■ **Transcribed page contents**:
____
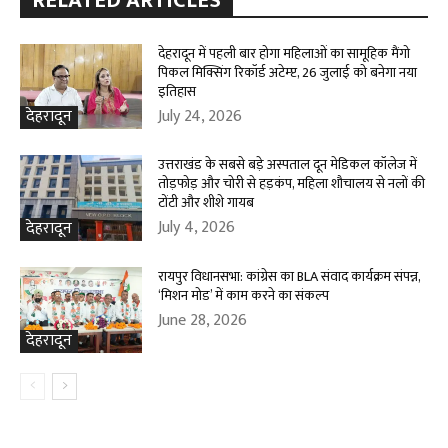
RELATED ARTICLES
देहरादून में पहली बार होगा महिलाओं का सामूहिक मैंगो
पिकल मिक्सिंग रिकॉर्ड अटेम्प्ट, 26 जुलाई को बनेगा नया
इतिहास
July 24, 2026
देहरादून
उत्तराखंड के सबसे बड़े अस्पताल दून मेडिकल कॉलेज में
तोड़फोड़ और चोरी से हड़कंप, महिला शौचालय से नलों की
टोंटी और शीशे गायब
July 4, 2026
देहरादून
रायपुर विधानसभा: कांग्रेस का BLA संवाद कार्यक्रम संपन्न,
‘मिशन मोड’ में काम करने का संकल्प
June 28, 2026
देहरादून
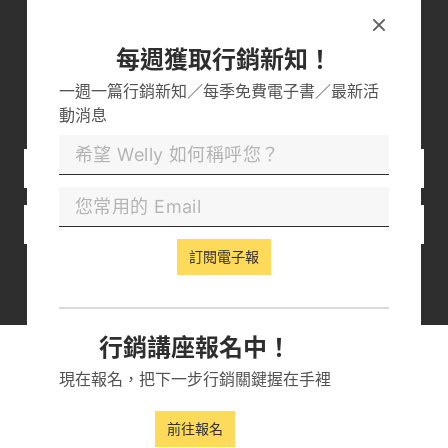
訂閱可以收到：
每週一篇新知報
每週獲取行銷新知！
一季一本電子書
一週一篇行銷新知／每季免費電子書／最新活
SEO 系統性學習文
動消息
訂閱電子報
訂閱電子報
行銷講座報名中！
現在報名，把下一步行銷關鍵握在手裡
前往報名
其他主題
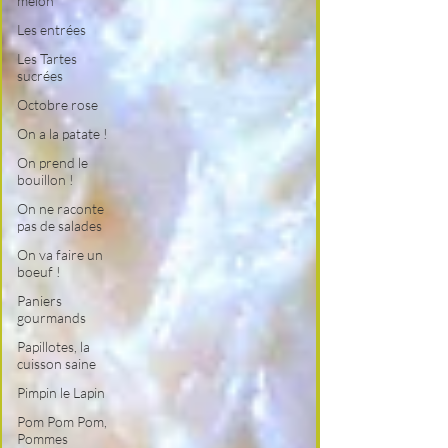
melon
Les entrées
Les Tartes
sucrées
Octobre rose
On a la patate !
On prend le
bouillon !
On ne raconte
pas de salades
On va faire un
boeuf !
Paniers
gourmands
Papillotes, la
cuisson saine
Pimpin le Lapin
Pom Pom Pom,
Pommes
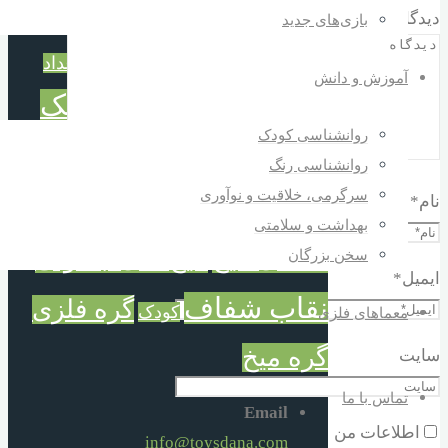
ترازوی حسابگر
خانه سازی
سازی
تفکر و شادی
دیدگاه
بازی‌های جدید
خردسال
دورهمی خانوادگی
سازه بزرگ خانه سازی
سبکترسنگینتر
شناخت اعداد
شادی همراه تفکر
آموزش و دانش
شیلد صورت
ماسک
قطعات بزرگ
روانشناسی کودک
شیلد
محافظ صورت
روانشناسی رنگ
سرگرمی، خلاقیت و نوآوری
نام
*
محافظ عفونت و آلودگی
بهداشت و سلامتی
معمای میخ
میخ های جادوئی
سخن بزرگان
ایمیل
*
نقاب شفاف
گره فلزی
کودک
معماهای فلزی
گره میخ
سایت
تماس با ما
Email
اطلاعات من
info@toysdana.com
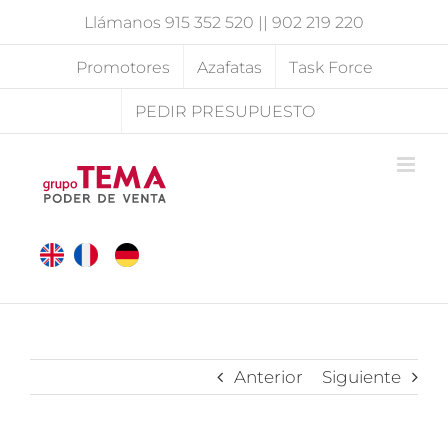
Saltar
Llámanos
915 352 520
||
902 219 220
al
contenido
Promotores
Azafatas
Task Force
PEDIR PRESUPUESTO
Anterior
Siguiente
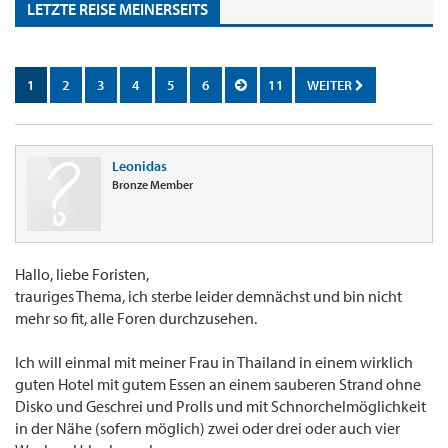
LETZTE REISE MEINERSEITS
1
2
3
4
5
6
11
WEITER
Leonidas
Bronze Member
Hallo, liebe Foristen,
trauriges Thema, ich sterbe leider demnächst und bin nicht
mehr so fit, alle Foren durchzusehen.
Ich will einmal mit meiner Frau in Thailand in einem wirklich
guten Hotel mit gutem Essen an einem sauberen Strand ohne
Disko und Geschrei und Prolls und mit Schnorchelmöglichkeit
in der Nähe (sofern möglich) zwei oder drei oder auch vier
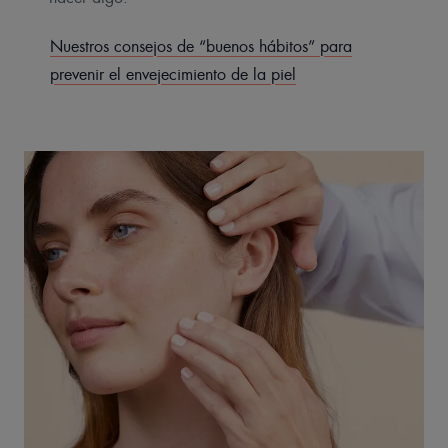
Nuestros consejos de “buenos hábitos” para
prevenir el envejecimiento de la piel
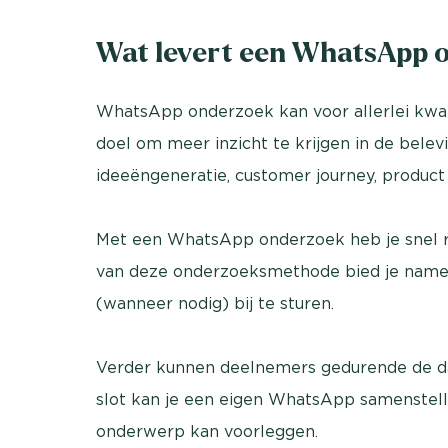
Wat levert een WhatsApp 
WhatsApp onderzoek kan voor allerlei kwal
doel om meer inzicht te krijgen in de bele
ideeëngeneratie, customer journey, product 
Met een WhatsApp onderzoek heb je snel rijk
van deze onderzoeksmethode bied je nameli
(wanneer nodig) bij te sturen.
Verder kunnen deelnemers gedurende de da
slot kan je een eigen WhatsApp samenstell
onderwerp kan voorleggen.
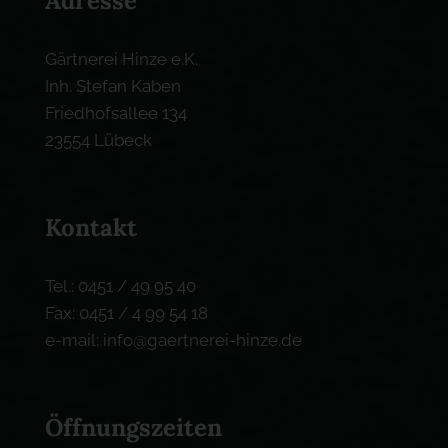
Adresse
Gärtnerei Hinze e.K.
Inh. Stefan Kaben
Friedhofsallee 134
23554 Lübeck
Kontakt
Tel.: 0451 / 49 95 40
Fax: 0451 / 4 99 54 18
e-mail: info@gaertnerei-hinze.de
Öffnungszeiten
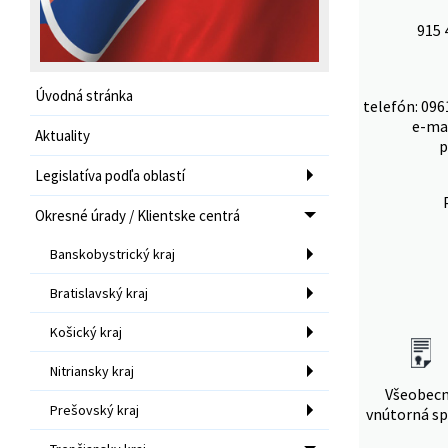
915 
Úvodná stránka
telefón: 096
e-ma
Aktuality
p
Legislatíva podľa oblastí
Okresné úrady / Klientske centrá
Banskobystrický kraj
Bratislavský kraj
Košický kraj
Nitriansky kraj
Všeobec
Prešovský kraj
vnútorná sp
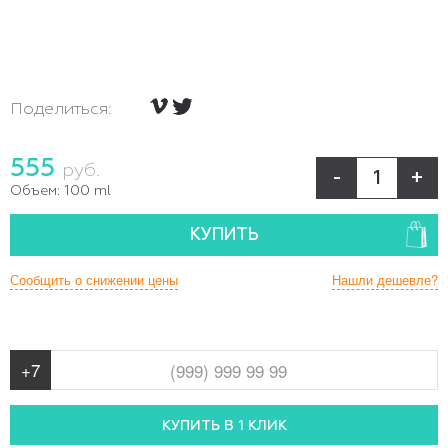
Поделиться:
555
руб.
-
+
Объем:
100 ml
КУПИТЬ
Сообщить о снижении цены
Нашли дешевле?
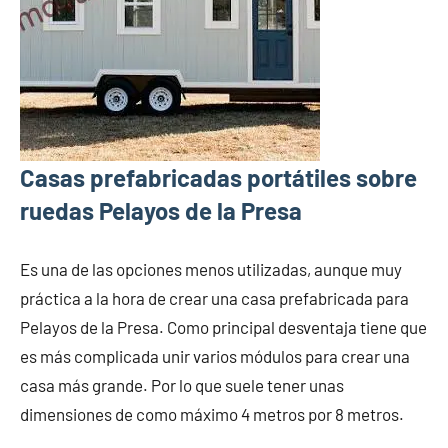
Casas prefabricadas portátiles sobre
ruedas Pelayos de la Presa
Es una de las opciones menos utilizadas, aunque muy
práctica a la hora de crear una casa prefabricada para
Pelayos de la Presa. Como principal desventaja tiene que
es más complicada unir varios módulos para crear una
casa más grande. Por lo que suele tener unas
dimensiones de como máximo 4 metros por 8 metros.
____
■ **Work task**:
Set down all records verbatim, omitting images.

■ **Result of the task**:
RELATED ARTICLES
देहरादून में पहली बार होगा महिलाओं का सामूहिक मैंगो
पिकल मिक्सिंग रिकॉर्ड अटेम्प्ट, 26 जुलाई को बनेगा नया
इतिहास
July 24, 2026
देहरादून
उत्तराखंड के सबसे बड़े अस्पताल दून मेडिकल कॉलेज में
तोड़फोड़ और चोरी से हड़कंप, महिला शौचालय से नलों की
टोंटी और शीशे गायब
July 4, 2026
देहरादून
रायपुर विधानसभा: कांग्रेस का BLA संवाद कार्यक्रम संपन्न,
‘मिशन मोड’ में काम करने का संकल्प
June 28, 2026
देहरादून
訂閱可以收到：
每週一篇新知報
每週獲取行銷新知！
一季一本電子書
一週一篇行銷新知／每季免費電子書／最新活
SEO 系統性學習文
動消息
訂閱電子報
訂閱電子報
行銷講座報名中！
現在報名，把下一步行銷關鍵握在手裡
前往報名
其他主題
melon
Les entrées
Les Tartes
sucrées
Octobre rose
On a la patate !
On prend le
bouillon !
On ne raconte
pas de salades
On va faire un
boeuf !
Paniers
gourmands
Papillotes, la
cuisson saine
Pimpin le Lapin
Pom Pom Pom,
Pommes
ترازوی حسابگر
خانه سازی
سازی
تفکر و شادی
دیدگاه
بازی‌های جدید
خردسال
دورهمی خانوادگی
سازه بزرگ خانه سازی
سبکترسنگینتر
شناخت اعداد
شادی همراه تفکر
آموزش و دانش
شیلد صورت
ماسک
قطعات بزرگ
روانشناسی کودک
شیلد
محافظ صورت
روانشناسی رنگ
سرگرمی، خلاقیت و نوآوری
نام
*
محافظ عفونت و آلودگی
بهداشت و سلامتی
معمای میخ
میخ های جادوئی
سخن بزرگان
ایمیل
*
نقاب شفاف
گره فلزی
کودک
معماهای فلزی
گره میخ
سایت
تماس با ما
Email
اطلاعات من
info@toysdana.com
Saltar
Llámanos
915 352 520
||
902 219 220
al
contenido
Promotores
Azafatas
Task Force
PEDIR PRESUPUESTO
Anterior
Siguiente
LETZTE REISE MEINERSEITS
1
2
3
4
5
6
11
WEITER
Leonidas
Bronze Member
Hallo, liebe Foristen,
trauriges Thema, ich sterbe leider demnächst und bin nicht
mehr so fit, alle Foren durchzusehen.
Ich will einmal mit meiner Frau in Thailand in einem wirklich
guten Hotel mit gutem Essen an einem sauberen Strand ohne
Disko und Geschrei und Prolls und mit Schnorchelmöglichkeit
in der Nähe (sofern möglich) zwei oder drei oder auch vier
Nuestros consejos de “buenos hábitos” para
prevenir el envejecimiento de la piel
Wat levert een WhatsApp 
WhatsApp onderzoek kan voor allerlei kwal
doel om meer inzicht te krijgen in de bele
ideeëngeneratie, customer journey, product 
Met een WhatsApp onderzoek heb je snel rijk
van deze onderzoeksmethode bied je nameli
(wanneer nodig) bij te sturen.
Verder kunnen deelnemers gedurende de da
slot kan je een eigen WhatsApp samenstell
onderwerp kan voorleggen.
Adresse
Gärtnerei Hinze e.K.
Inh. Stefan Kaben
Friedhofsallee 134
23554 Lübeck
Kontakt
Tel.: 0451 / 49 95 40
Fax: 0451 / 4 99 54 18
e-mail: info@gaertnerei-hinze.de
Öffnungszeiten
915 
Úvodná stránka
telefón: 096
e-ma
Aktuality
p
Legislatíva podľa oblastí
Okresné úrady / Klientske centrá
Banskobystrický kraj
Bratislavský kraj
Košický kraj
Nitriansky kraj
Všeobec
Prešovský kraj
vnútorná sp
Поделиться:
555
руб.
-
+
Объем:
100 ml
КУПИТЬ
Сообщить о снижении цены
Нашли дешевле?
Casas prefabricadas portátiles sobre
ruedas Pelayos de la Presa
Es una de las opciones menos utilizadas, aunque muy
práctica a la hora de crear una casa prefabricada para
Pelayos de la Presa. Como principal desventaja tiene que
es más complicada unir varios módulos para crear una
casa más grande. Por lo que suele tener unas
dimensiones de como máximo 4 metros por 8 metros.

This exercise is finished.